I was not surprised to see Premier Doug Ford put out a folksy video encouraging Ontarians to find alternative Ontario-based sources to purchase alcohol now that the LCBO workers have indeed gone on strike. I was surprised that anyone would find Ford’s video surprising. It’s actually shocking, come to think of it, that Ford doesn’t do more of his public announcements wearing an apron while working the grill in his backyard. It might not be peak Ford — what that would even look like is too terrible a thing to contemplate — but the recent booze video has got to at least hit a seven or eight on the Folks O’Metre. He lives for that kind of thing, and, the hell of it is, he’s good at it. It’s why he’s won two majorities.
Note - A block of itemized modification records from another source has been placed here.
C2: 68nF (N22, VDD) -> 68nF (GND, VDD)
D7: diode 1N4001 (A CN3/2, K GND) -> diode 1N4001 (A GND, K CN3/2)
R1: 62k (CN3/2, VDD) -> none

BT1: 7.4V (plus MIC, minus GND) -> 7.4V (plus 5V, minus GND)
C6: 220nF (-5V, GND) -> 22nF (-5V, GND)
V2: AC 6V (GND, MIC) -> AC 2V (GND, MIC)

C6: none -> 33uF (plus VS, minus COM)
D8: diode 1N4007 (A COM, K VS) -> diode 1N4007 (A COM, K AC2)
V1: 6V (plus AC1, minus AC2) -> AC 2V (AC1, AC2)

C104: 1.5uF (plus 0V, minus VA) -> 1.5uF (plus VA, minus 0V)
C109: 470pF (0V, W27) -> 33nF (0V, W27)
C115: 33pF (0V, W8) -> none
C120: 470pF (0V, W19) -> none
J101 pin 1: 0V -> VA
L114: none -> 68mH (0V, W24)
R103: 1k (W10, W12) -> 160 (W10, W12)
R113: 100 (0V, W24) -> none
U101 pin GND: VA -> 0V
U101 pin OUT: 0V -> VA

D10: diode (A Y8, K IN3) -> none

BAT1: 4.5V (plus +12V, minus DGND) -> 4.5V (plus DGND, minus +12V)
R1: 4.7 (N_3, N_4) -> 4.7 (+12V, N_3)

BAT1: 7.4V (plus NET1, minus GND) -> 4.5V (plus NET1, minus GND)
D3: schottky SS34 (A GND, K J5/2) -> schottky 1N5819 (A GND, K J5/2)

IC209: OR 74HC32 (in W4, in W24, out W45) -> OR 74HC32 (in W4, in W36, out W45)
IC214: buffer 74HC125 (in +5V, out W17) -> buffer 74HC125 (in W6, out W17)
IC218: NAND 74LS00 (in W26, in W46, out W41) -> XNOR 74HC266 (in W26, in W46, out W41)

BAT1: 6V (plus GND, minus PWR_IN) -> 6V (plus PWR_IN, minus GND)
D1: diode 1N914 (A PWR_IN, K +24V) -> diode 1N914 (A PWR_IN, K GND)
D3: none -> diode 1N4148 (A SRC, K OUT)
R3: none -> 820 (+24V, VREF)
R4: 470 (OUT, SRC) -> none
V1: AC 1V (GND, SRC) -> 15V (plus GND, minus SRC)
So, yeah, no surprises on that front. And no real objection from me, either. I’ll also be showcasing the work of some small Ontario-based booze businesses soon. The strike, though horrible for the LCBO’s workers, is undeniably an opportunity for independent Ontario businesses to boost their own profile. They can and should. It’s not wrong for Ford to give those businesses a boost at a moment when they might need it and when the customers they need may be unusually willing to listen to their sales pitch.
What was a bit surprising was some of the pushback to Ford’s video. There was always going to be pushback to the video; there’s pushback to anything Ford does. But the specific pushback I saw making the sounds on social media was that, instead of giving Ontarians a map showing us where to find booze, Ford should be showing us a map of where to find family doctors.
And that’s … weird. And wrong. It misstates both problems: the problem of the LCBO strike and the problem of our failing health-care system.
They aren’t just different problems (obviously). They are fundamentally different kinds of problems. We have enough booze. Distribution is the current problem, not a booze shortage. We do not have enough family doctors. This is a wildly different thing, and we don’t do ourselves any favours seeking cheap political points by pretending they are the same.
Again, let’s be explicit about this: Ontarians who are struggling to access booze today are not victims of a booze shortage. They are victims of a disruption to the province’s alcohol-importation and -distribution system, including the closing of the LCBO’s retail outlets. But the booze exists. It’s still being made. We just can’t access it, either because it’s not being imported or because your local LCBO outlet is no longer open for shopping.
This is not the problem we have with family doctors in this province or with health-care services generally. There is not some stockpile of family doctors or diagnostic specialists or imaging experts or nurses who are just sitting around idle in their scrubs, and Ontarians somehow cannot find them. We don’t have enough trained people to meet the demand for patient care. This is a completely different problem, and we need to be clear about that. We are not a handy map app away from solving our problems with family doctor shortages. We are thousands of family doctors away from solving (or not solving) that problem. I’ve written about this before, but right now, about 2 million Ontarians don’t have access to a family doctor, and that’s a catastrophe, but that number is set to double in the next few years. Almost a third of the population won’t have access to a doctor. That’s astonishing.
A map can’t fix that. In fact, anyone with real-world experience knows it’s very much the opposite: a family doctor who can take on additional patients is exceptionally valuable, and word spreads fast all on its own. Recently, a relative of mine finally scored a family doctor within a reasonable distance of her home because she heard about it via a local community Facebook post. A new clinic had opened to serve a busy Toronto community, and it didn’t need to do any advertising. It just let locals share the good news via social media. The new clinic’s doctors were fully committed to grateful new patients in a matter of days.
If you want to be angry at Ford for seeming not to care that the LCBO is on strike, well, sure. That’s fine and fair. (I also suspect that the map video was very deliberate messaging on his part and that anyone offended is not the target audience, but still.) Also, if you want to be angry at Ford for being premier while the health-care system goes into a sustained slo-mo collapse, that is also fine and fair. Indeed, I’d say it’s necessary.
But I’d add this: be angry about the right things. The problem we have in Ontario is that we don’t have enough doctors practising family medicine. We don’t have enough nurses. We don’t have enough support staff and PSWs to keep our LTCs and community-care system functioning. We don’t have enough staff to operate the brick-and-mortar facilities that we already have open and functioning. That’s why they keep closing — if we’re lucky, only temporarily.
This is a big problem. It’s a crucial, life-and-death problem, and Ontario is now in a race for talent (or to the bottom, alas) with other jurisdictions that also don’t have enough people. This is a problem we should remain focused on. Let’s not get distracted by booze maps.
Correction: A previous version of this article incorrectly stated that Doug Ford recorded a recent video at his cottage. In fact, it was recorded in his backyard. TVO Today regrets the error.